▶ [Selected passage]:
▼

Always throwing away half-bunches of herbs? Welsh has a plan for that, in the form of a Many-Herb salad. Not sure what to do with the green ends of leeks besides maybe saving them in the freezer for that stock you will never actually make? Welsh has a plan for that too, in the form of dill-and-leek-greens pesto or creamed leek greens. What on earth would you do with rhubarb if you don’t bake pies? Make a compote, add it to lemonade or put it in sangria! Reducing food waste, an issue we’ve covered previously, isn’t Welsh’s main preoccupation, but it’s certainly a side benefit of her cooking style and methods. And as we head into summer, the season when home cooks and CSA members practically drown in endless, gorgeous produce, it’s a like a manual for what to do with all that veg. In the course of reviewing her cookbook, I became innately aware of all that I was throwing away and that with a little effort, I could make my ingredients go further. On a whim, I saved the stalks of a fennel bulb I’d sliced for a salad, believing she would surely have some use for that, perhaps as a pickle. (She provides pickle recipes for everything, from watermelon rinds to parsley. That’s right, parsley—told you this was a nerdy cookbook.) And lo and behold, she provided a second life for those stalks and fronds, as a fennel simple syrup I could use in a gin cocktail or lemonade.

▲

[Items listed in a dataset]
▼

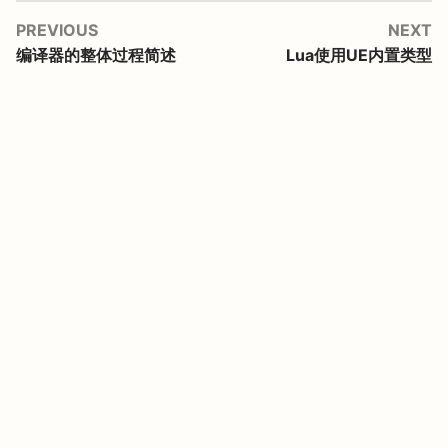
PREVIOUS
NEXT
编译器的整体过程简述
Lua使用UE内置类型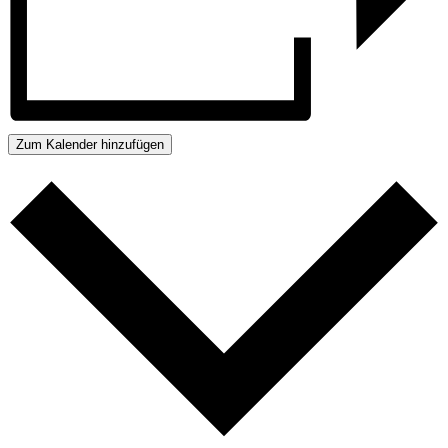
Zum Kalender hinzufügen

▲
▼

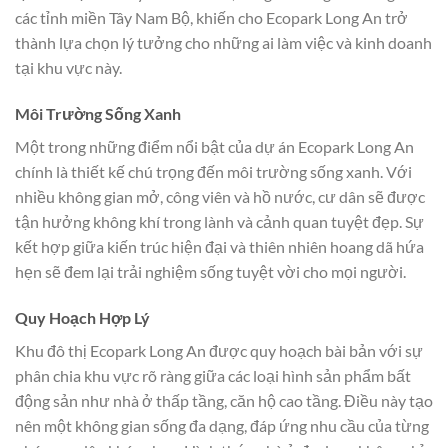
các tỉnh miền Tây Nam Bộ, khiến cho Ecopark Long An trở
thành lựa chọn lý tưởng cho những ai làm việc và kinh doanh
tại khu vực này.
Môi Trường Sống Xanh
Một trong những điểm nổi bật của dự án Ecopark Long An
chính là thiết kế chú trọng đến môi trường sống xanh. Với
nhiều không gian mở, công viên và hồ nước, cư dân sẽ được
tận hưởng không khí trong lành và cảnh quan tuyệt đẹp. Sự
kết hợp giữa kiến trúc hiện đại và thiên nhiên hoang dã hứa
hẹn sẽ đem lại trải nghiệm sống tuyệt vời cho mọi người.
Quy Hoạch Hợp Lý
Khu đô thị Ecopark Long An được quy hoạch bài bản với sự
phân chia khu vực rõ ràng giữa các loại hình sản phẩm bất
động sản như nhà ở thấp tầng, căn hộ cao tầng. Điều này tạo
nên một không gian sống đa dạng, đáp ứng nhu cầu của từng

▲
▼

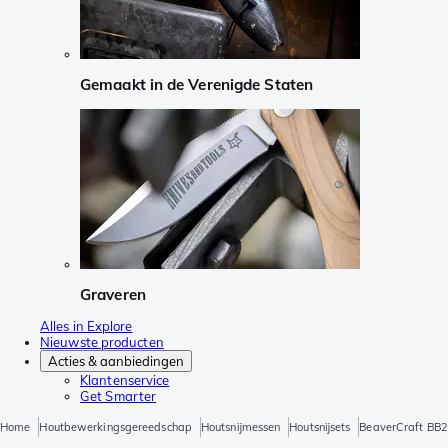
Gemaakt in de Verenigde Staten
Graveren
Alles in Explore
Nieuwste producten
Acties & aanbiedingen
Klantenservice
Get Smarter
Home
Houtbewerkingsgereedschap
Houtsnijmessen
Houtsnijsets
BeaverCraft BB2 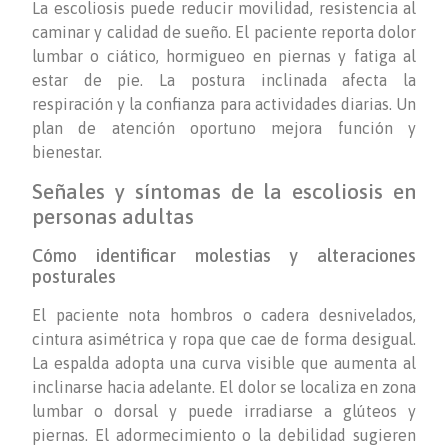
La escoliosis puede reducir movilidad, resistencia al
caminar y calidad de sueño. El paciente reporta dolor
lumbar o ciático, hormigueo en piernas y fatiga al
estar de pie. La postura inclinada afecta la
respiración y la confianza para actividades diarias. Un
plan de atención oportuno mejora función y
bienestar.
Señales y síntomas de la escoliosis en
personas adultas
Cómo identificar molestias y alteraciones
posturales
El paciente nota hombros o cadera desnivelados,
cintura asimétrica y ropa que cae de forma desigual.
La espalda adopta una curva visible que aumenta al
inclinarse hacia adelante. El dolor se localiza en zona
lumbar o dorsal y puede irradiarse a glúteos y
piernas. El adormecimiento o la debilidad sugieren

▲

▶ [Problem statement]:
Carry on the cookbook review from its last sentence.

▶ [Answer for the task]:
Nothing is terribly complicated about her cooking, and there are very few ingredients that I could not find (green peppercorns in brine is the one I have just about given up on, and I was lucky to have cardamom pods as she flavors more things with this traditional Indian spice than you would ever think to do on your own). The only sacrifice she asks one to make in the kitchen is foresight and time. The building blocks she recommends—making an herb-infused butter, for instance, or pickling parsley—can feel like an investment without an immediate payoff, like spending $10,000 to repair a roof instead of splurging on a room full of furniture. But everything depends, ultimately, upon the roof! And really, the time investment isn’t nearly that costly or boring. I spent 30 minutes making her tomato confit, using cherry tomatoes, thyme, lemon rind, salt and “excellent olive oil” — a constant refrain in every recipe, which she defines as a 750 ml bottle in the $16-$20 range, whose origin can be traced to a single region, say in Italy or Spain, preferably from a small agricultural collective or grower. That confit, superior olive oil and all, was mind-blowingly good, but what was even more incredible was the addition of lime, lemongrass, jalapeno and cilantro to said confit, over seared scallops, which she detailed in one of her variations. This is Welsh at her best. In the course of two basic recipes, I learned new skills (a simple confit and achieving a perfect sear), had a great meal and had confit to spare for a single pasta lunch the next day. Welsh often constructs recipes for one, knowing full well that this is the way many of us eat. Even families find it hard to sit down together, and often you need to cook just one lunch or dinner. Having one of Welsh’s “starting points” on hand makes it possible to eat like a queen when you do.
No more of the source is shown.